Experts concede that it is probably too late to save "the patient's" shrivelled lungs, giant basins of water that seem destined to shrink still further, perhaps resembling small gall stones before the last drop of water runs into the sand. But the sea's "liver" - a body of water known as the Northern Aral Sea after the original sea split into three parts - can, they say, be spared and enlarged and given a second lease of life few thought it would ever have.

The sea straddles two countries - Kazakhstan and Uzbekistan - and it is the northern sliver, which is in Kazakhstan, that appears to have a future.

"The rebirth of the Northern Aral Sea is a good showcase project," Viktor Danilov-Danilyan, an expert in water problems at the Russian Academy of Sciences, told Ogonok magazine. "It shows that if we fret about the environment and invest money, it is possible to get reassuring results.
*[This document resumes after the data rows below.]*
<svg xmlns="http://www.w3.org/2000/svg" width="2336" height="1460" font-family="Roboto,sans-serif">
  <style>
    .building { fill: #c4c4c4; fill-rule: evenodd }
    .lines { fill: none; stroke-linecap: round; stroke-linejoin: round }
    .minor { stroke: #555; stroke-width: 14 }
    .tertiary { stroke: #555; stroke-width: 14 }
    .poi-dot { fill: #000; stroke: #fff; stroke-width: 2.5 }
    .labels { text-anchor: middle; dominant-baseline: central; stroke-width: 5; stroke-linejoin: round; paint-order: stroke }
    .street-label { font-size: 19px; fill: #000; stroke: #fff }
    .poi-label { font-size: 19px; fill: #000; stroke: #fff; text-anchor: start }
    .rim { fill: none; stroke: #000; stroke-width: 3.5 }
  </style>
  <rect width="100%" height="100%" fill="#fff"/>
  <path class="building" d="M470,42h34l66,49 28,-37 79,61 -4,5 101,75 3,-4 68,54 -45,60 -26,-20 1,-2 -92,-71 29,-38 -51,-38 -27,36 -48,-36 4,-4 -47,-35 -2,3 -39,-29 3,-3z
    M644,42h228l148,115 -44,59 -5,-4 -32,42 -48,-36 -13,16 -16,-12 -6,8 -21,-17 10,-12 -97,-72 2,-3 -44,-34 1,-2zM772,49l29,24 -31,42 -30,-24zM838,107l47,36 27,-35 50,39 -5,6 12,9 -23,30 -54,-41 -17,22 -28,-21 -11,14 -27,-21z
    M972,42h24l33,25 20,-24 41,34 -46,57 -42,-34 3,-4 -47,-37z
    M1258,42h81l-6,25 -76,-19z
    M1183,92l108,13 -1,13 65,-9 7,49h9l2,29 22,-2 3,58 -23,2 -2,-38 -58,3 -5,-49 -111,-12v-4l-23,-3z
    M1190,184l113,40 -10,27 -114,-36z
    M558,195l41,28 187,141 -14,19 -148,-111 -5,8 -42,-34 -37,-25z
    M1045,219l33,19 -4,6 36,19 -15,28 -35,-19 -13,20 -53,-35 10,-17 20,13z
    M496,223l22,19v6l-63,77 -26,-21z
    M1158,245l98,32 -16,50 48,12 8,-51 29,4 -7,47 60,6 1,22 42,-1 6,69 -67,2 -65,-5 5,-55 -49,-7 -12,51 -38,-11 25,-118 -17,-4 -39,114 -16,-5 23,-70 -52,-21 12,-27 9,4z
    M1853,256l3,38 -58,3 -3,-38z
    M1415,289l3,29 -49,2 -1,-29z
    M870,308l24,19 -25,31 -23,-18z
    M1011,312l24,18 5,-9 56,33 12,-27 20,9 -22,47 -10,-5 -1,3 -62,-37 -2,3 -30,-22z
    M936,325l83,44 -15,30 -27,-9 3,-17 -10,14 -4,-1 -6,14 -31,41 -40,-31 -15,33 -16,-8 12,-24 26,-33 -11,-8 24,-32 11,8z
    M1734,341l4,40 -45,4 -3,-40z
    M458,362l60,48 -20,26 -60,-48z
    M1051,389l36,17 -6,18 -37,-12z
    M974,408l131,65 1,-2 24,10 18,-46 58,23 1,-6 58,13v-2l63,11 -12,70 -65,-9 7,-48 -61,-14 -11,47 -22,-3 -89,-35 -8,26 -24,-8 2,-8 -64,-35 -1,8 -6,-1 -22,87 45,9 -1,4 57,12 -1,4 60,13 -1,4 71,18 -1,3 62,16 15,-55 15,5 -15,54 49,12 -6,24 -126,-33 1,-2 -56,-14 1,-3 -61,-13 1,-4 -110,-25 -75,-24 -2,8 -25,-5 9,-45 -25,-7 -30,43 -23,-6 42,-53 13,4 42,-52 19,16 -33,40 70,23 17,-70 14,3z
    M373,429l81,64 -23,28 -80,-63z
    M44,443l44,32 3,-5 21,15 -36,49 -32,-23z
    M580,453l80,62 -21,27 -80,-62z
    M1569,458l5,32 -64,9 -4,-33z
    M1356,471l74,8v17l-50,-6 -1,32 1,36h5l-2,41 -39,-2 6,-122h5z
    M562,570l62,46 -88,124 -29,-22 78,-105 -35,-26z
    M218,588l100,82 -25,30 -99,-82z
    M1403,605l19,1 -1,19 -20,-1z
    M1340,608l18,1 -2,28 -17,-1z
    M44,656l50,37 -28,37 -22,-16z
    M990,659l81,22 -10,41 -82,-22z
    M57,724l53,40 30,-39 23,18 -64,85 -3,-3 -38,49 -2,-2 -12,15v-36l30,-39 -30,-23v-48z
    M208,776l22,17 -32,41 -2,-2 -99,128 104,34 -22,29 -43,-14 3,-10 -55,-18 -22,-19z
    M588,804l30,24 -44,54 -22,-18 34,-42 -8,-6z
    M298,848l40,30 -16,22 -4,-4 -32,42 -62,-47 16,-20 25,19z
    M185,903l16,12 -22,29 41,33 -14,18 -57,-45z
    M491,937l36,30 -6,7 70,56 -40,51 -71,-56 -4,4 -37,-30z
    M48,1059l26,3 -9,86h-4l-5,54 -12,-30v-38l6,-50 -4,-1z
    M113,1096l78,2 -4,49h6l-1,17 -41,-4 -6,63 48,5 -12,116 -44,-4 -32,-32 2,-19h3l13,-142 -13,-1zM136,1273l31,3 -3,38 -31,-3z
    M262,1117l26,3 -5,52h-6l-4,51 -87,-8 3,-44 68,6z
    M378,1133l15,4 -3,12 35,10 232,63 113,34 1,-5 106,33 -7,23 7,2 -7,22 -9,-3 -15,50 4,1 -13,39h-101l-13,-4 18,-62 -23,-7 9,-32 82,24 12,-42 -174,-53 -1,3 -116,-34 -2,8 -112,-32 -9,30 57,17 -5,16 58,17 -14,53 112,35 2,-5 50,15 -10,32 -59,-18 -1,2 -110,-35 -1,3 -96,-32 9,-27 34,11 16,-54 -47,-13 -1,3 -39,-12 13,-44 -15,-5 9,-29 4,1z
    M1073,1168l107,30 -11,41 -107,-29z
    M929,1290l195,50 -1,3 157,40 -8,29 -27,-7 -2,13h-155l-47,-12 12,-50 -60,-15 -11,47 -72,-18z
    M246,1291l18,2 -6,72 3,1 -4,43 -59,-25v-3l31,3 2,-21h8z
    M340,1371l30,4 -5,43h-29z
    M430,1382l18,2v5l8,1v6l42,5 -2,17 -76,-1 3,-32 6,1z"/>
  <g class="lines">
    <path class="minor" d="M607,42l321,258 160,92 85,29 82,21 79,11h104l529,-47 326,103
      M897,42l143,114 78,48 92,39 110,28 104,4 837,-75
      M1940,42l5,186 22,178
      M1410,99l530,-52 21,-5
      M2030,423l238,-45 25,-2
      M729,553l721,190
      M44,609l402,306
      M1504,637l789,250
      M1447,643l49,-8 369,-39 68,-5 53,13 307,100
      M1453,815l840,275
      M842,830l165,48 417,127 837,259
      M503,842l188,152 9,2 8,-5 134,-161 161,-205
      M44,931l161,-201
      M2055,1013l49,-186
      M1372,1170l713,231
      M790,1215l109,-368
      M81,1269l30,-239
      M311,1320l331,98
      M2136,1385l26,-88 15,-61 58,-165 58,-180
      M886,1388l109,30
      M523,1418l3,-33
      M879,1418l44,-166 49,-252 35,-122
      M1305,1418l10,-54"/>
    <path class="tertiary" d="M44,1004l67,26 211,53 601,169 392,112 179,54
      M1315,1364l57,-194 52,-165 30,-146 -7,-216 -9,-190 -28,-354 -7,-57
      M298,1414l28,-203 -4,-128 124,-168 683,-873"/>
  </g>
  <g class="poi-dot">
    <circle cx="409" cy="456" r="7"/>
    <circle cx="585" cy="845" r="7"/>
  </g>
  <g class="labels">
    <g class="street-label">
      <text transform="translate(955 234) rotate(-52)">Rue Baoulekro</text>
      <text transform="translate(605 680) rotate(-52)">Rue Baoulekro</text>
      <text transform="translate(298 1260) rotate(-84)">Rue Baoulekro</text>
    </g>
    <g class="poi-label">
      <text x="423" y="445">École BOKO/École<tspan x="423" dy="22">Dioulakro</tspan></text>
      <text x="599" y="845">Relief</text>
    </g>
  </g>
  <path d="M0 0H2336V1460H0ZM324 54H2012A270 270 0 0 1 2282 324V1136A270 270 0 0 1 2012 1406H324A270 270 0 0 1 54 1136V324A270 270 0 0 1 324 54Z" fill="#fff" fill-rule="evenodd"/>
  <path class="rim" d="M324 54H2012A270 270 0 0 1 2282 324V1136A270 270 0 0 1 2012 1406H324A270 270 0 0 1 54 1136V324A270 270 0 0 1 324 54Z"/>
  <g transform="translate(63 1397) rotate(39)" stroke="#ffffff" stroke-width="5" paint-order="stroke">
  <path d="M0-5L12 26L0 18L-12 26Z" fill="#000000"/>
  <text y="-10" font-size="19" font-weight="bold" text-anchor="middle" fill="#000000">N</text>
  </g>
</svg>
The loss of such a unique natural resource as the Aral would be a global tragedy. And it cannot be allowed to happen."

"Let the Aral die beautifully!" Grigory Voropaev, the architect of the hare-brained scheme that diverted the course of the Amu Darya and the Syr Darya rivers, is reported to have said. Having swallowed their own propaganda about the boundless possibilities of Soviet power, communist planners are reported to have genuinely thought that the Aral Sea was "a mistake of nature" and that it was their duty to correct it.